PRAYERlife: Aw, Come on! Prayer Walk at 6.30 a.m.?

with No Comments

Dee-dee- dee-dee!

The alarm clock rings as usual at 5.30 a.m. Edmund gets up to switch it off and gets ready.

I get up at 5.45 a.m., and I let David sleep a little more, and shake him awake at 6 a.m. We always make it in time for the 6.30 a.m. prayer walk in different housing areas around the Faith Methodist Church (FMC), Kuching.

A few years ago, young David asked me why we had to join the prayer walk. He said that we could pray at home, and that God was omnipresent.

I replied, “If I don’t join the prayer walk, I definitely would not be praying for half an hour.”

FMC started the Saturday morning prayer walk in March 2015. When the prayer walk made its round to Taman Seng Goon 2-3 months later, I “got onto the train” and stayed on. That morning I wore a yellow dress and a pair of sandals, and walked 5 minutes to Boulevard Jaya car park (it had since been demolished and new construction was taking place) to join the group led by Rev Pau and Rev Poh. Dingo, my neigbhour’s dog walked with me (it has since died, during Awam Muharram two years ago). Since then I have learnt that it is more suitable to wear exercise gear. I have also committed some of the recommended prayers to heart – those days the church office printed prayer slips so that we knew what to pray for as we walked past the houses and dropped evangelistic tracts in some letter boxes.

When my son first joined the prayer walk in 2015, he was 10. At that time, he suffered muscle aches in his sides even before the end of the 30-minute walk. In his words, “luckily the problem subsided after a few months” – because I never asked him if he would like to stop, and he never asked to do so. Thank God, he does not have to be dragged out of bed or else I might have pitied him and let him sleep in. I thank God indeed that He has made it easy for my family to walk and pray for the neighbourhood together.

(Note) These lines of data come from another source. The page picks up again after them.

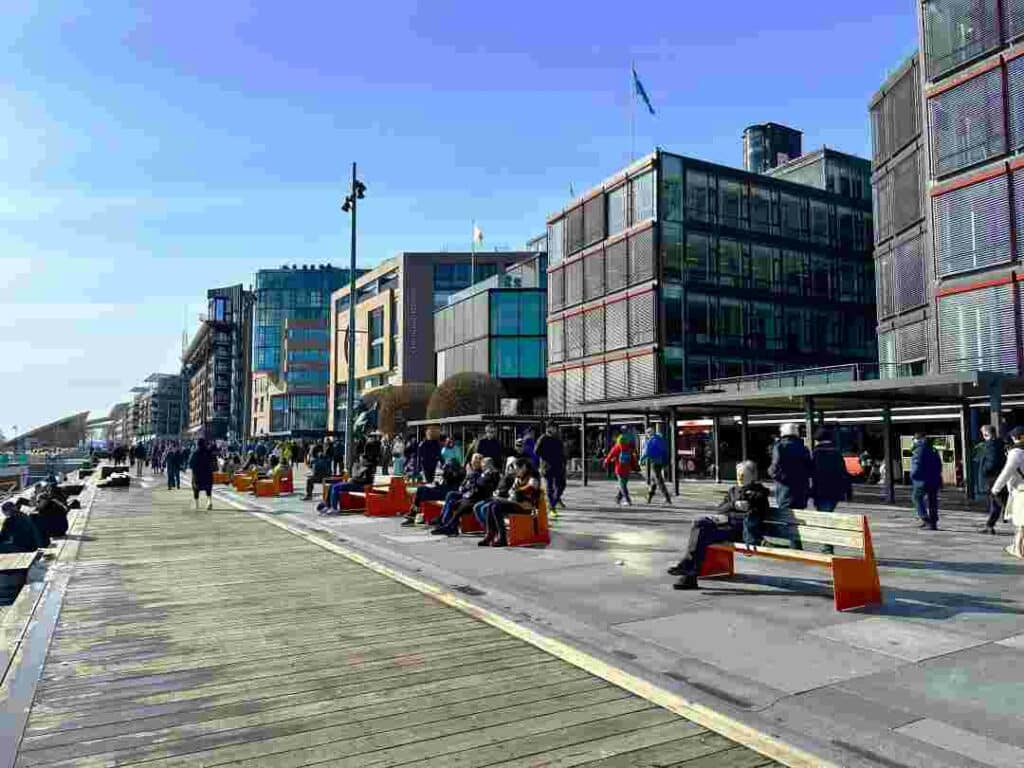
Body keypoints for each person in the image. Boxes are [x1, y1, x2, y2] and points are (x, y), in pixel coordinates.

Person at [668, 460, 770, 590]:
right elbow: (720, 508)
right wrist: (733, 505)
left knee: (702, 534)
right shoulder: (733, 490)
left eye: (743, 474)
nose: (739, 477)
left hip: (742, 531)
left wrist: (747, 505)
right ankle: (689, 573)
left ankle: (689, 572)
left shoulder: (759, 493)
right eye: (738, 474)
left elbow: (761, 513)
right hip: (726, 525)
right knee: (700, 525)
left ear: (753, 476)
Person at [480, 460, 542, 547]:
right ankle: (491, 535)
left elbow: (531, 487)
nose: (515, 471)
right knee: (492, 505)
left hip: (526, 507)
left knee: (495, 506)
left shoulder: (533, 477)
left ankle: (502, 538)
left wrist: (518, 491)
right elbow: (511, 492)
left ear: (523, 467)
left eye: (517, 468)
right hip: (516, 503)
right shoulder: (518, 478)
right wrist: (512, 494)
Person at [431, 454, 498, 535]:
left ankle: (447, 525)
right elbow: (468, 483)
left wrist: (468, 487)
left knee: (455, 503)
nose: (478, 463)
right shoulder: (475, 472)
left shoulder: (486, 473)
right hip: (470, 495)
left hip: (476, 497)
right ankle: (448, 525)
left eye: (480, 462)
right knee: (451, 498)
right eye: (474, 460)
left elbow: (479, 485)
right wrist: (463, 487)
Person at [809, 429, 852, 554]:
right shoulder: (836, 452)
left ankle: (827, 546)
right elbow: (844, 473)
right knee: (827, 515)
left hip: (820, 491)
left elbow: (810, 472)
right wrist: (847, 491)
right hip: (834, 491)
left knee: (824, 518)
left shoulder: (816, 453)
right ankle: (827, 545)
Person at [768, 423, 812, 526]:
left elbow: (774, 468)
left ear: (783, 433)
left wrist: (778, 477)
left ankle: (794, 541)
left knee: (788, 519)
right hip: (801, 489)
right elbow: (809, 468)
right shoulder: (803, 448)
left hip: (785, 490)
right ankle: (796, 541)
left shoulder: (779, 447)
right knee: (798, 518)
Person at [991, 426, 1024, 558]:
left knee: (1021, 523)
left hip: (1021, 491)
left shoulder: (1016, 452)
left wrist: (996, 489)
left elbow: (1007, 472)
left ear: (1015, 437)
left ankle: (1018, 549)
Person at [401, 459, 464, 526]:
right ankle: (413, 513)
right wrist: (439, 482)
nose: (446, 469)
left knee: (421, 492)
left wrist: (449, 475)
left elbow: (455, 484)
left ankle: (413, 513)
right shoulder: (448, 473)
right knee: (420, 489)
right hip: (441, 490)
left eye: (448, 467)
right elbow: (442, 482)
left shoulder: (459, 473)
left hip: (446, 493)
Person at [980, 424, 1008, 535]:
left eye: (983, 433)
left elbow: (992, 462)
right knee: (996, 501)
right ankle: (989, 525)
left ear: (986, 433)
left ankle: (992, 524)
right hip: (999, 476)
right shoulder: (1000, 443)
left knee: (999, 500)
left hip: (993, 477)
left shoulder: (991, 445)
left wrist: (985, 470)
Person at [910, 433, 942, 530]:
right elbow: (939, 465)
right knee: (932, 500)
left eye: (915, 440)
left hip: (921, 481)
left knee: (916, 497)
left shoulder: (918, 451)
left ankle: (925, 518)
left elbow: (916, 467)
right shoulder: (933, 449)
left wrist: (913, 476)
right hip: (934, 480)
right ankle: (933, 523)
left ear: (918, 440)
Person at [535, 423, 567, 512]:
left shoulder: (557, 438)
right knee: (550, 486)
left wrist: (564, 463)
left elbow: (562, 452)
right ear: (549, 428)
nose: (555, 430)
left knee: (561, 485)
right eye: (553, 428)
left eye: (556, 428)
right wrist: (546, 459)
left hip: (558, 465)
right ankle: (552, 504)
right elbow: (536, 451)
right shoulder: (543, 438)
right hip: (547, 466)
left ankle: (554, 501)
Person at [603, 434, 638, 506]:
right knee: (623, 484)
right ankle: (618, 498)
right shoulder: (629, 448)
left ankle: (628, 501)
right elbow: (632, 459)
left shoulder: (617, 447)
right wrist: (635, 467)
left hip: (619, 469)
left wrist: (605, 463)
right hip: (627, 469)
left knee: (622, 486)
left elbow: (610, 455)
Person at [640, 426, 672, 505]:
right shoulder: (661, 439)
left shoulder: (651, 440)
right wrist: (665, 462)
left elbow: (647, 451)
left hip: (654, 462)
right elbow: (665, 450)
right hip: (661, 462)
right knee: (654, 480)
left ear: (649, 433)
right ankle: (649, 497)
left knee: (658, 480)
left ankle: (667, 498)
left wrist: (641, 459)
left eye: (647, 433)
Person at [188, 438, 216, 511]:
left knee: (196, 489)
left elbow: (190, 464)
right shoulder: (208, 452)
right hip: (207, 474)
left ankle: (196, 504)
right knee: (208, 489)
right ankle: (209, 502)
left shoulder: (195, 453)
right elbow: (213, 459)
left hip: (197, 475)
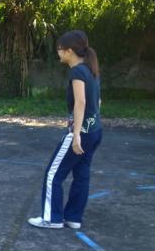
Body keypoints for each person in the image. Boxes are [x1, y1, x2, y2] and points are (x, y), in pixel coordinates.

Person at [28, 30, 102, 229]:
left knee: (53, 174)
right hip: (95, 131)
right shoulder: (91, 69)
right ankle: (73, 218)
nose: (58, 53)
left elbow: (81, 102)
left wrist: (76, 134)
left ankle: (51, 219)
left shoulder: (77, 71)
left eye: (59, 49)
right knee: (81, 174)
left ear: (69, 51)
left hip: (81, 133)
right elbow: (98, 101)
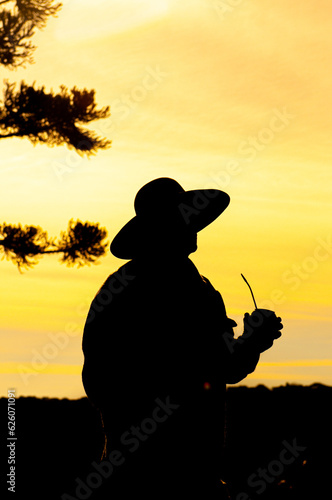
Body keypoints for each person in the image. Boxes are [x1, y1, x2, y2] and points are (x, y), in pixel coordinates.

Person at [82, 178, 283, 499]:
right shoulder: (127, 293)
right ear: (162, 227)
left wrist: (253, 341)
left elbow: (222, 367)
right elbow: (214, 366)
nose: (193, 225)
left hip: (192, 476)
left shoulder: (200, 288)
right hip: (141, 479)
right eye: (183, 217)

Actually our Saturday feels incomplete now when Saturday prayer walk is called off – which is very seldom, but once because of Chinese New Year, I think. In fact, the 6.30 a.m. walk takes place so early that it does not affect our other activities on Saturday, if they are any. Once I have even gone for the walk, gone home for a shower, and arrive in time to give a whole-day workshop in Politeknik (Matang) at 9 a.m.

For me, the best thing after more than 200 walks around the various housing areas (in more than 4 years is this) – when I look at the houses, I almost involuntarily pray for the people inside. It is like Pavlov’s dog reaction. First, the dog salivated because it saw food , a natural behaviour. Then Pavlov rang a bell whenever food was presented to the dog. After a while, the dog salivated at the sound of the bell although there was no food presented.

You ask how I can pray if I am concentrating on driving. Well, my husband drives most of the time. So when I look at the houses going past, I sometimes pray for the people inside – just like what I do in prayer walk. For Christians to do God’s will on earth, and for God to loosen our tongues so that we can speak forth His word with as much enthusiasm as when we talk about new eating places. For non-Christians to know that Jesus Christ is the way, the truth and the life, and that no one comes to the Father except through Him.